Material power is relatively easy to understand and quantify. Much less attention is given to nonmaterial power, which is admittedly more nebulous and difficult to assess. Even so, if power is broadly defined as the capacity to exercise or impose one’s will over another, then nonmaterial forms of power need to be taken seriously. This means understanding them, increasing one’s capacity to operationalize and exercise them, and institutionalizing their use to achieve national and security interests. The issue of nonmaterial power (especially information and influence operations, which will fall under the term political warfare) is arising because these forms of power have been taken for granted or have been largely ignored by the advanced democracies. Beijing is exploiting our complacency. There is already a rich and growing body of literature on the various information, influence, and institutional resources and activities of the Chinese Communist Party (CCP). This brief does not seek to reproduce the excellent work already out there.
Instead, it will make the following point:
- China does not treat institutional and informational warfare as optional or interesting adjuncts to traditional notions of warfare. In fact, the People’s Liberation Army (PLA) plays a central and even dominant role in leading influence and information doctrine and operations.
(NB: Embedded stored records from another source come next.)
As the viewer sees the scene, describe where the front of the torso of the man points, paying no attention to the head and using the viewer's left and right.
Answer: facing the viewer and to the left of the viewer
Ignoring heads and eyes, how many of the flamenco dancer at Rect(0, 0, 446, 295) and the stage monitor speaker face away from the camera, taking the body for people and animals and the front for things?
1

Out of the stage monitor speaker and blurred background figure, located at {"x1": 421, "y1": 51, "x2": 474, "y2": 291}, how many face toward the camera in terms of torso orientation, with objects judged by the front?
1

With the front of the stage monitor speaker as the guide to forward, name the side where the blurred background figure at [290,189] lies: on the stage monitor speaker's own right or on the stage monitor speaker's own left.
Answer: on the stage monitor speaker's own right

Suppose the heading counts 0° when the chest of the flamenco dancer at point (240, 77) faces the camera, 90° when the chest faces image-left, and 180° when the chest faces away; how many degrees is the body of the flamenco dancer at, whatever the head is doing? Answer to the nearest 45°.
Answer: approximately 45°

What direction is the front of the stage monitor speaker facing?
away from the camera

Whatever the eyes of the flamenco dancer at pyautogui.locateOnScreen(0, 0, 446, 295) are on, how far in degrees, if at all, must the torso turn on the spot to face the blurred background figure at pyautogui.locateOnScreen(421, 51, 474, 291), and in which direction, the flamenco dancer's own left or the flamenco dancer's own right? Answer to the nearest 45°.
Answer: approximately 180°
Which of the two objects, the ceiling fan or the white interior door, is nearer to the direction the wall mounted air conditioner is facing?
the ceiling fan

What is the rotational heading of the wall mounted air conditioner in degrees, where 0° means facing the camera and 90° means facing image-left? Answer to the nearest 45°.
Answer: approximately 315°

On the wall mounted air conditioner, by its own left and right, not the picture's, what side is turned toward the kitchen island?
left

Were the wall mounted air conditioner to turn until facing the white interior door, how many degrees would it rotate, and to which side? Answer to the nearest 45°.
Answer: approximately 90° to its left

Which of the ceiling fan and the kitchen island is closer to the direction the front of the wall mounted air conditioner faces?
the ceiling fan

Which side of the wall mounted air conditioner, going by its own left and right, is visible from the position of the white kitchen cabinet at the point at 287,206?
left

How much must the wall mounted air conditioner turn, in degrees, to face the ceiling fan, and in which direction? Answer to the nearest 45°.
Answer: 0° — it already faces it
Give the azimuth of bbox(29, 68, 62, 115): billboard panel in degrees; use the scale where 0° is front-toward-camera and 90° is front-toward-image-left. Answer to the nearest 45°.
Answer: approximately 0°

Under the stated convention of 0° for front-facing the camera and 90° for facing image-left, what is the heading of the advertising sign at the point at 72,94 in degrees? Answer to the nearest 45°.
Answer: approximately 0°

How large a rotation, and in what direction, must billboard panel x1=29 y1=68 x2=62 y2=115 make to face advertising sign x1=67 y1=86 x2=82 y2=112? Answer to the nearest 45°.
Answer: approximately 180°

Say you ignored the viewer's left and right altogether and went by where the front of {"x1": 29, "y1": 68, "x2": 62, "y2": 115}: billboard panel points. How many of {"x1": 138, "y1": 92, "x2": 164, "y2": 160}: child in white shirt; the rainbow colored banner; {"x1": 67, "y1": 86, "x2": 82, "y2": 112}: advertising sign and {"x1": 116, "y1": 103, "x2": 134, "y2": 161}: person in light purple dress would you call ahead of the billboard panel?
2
- These nonmaterial approaches are essential to the Chinese strategy and have real-world objectives and outcomes that are often similar or identical to those that could be achieved through (material) force.
- The US and allied Defense establishments are well positioned to work with the rest of government to play a similarly central role, not only in countering the Chinese use of political warfare but in leading national and allied efforts to responsibly and ethically deploy political warfare to achieve defense and national objectives and outcomes.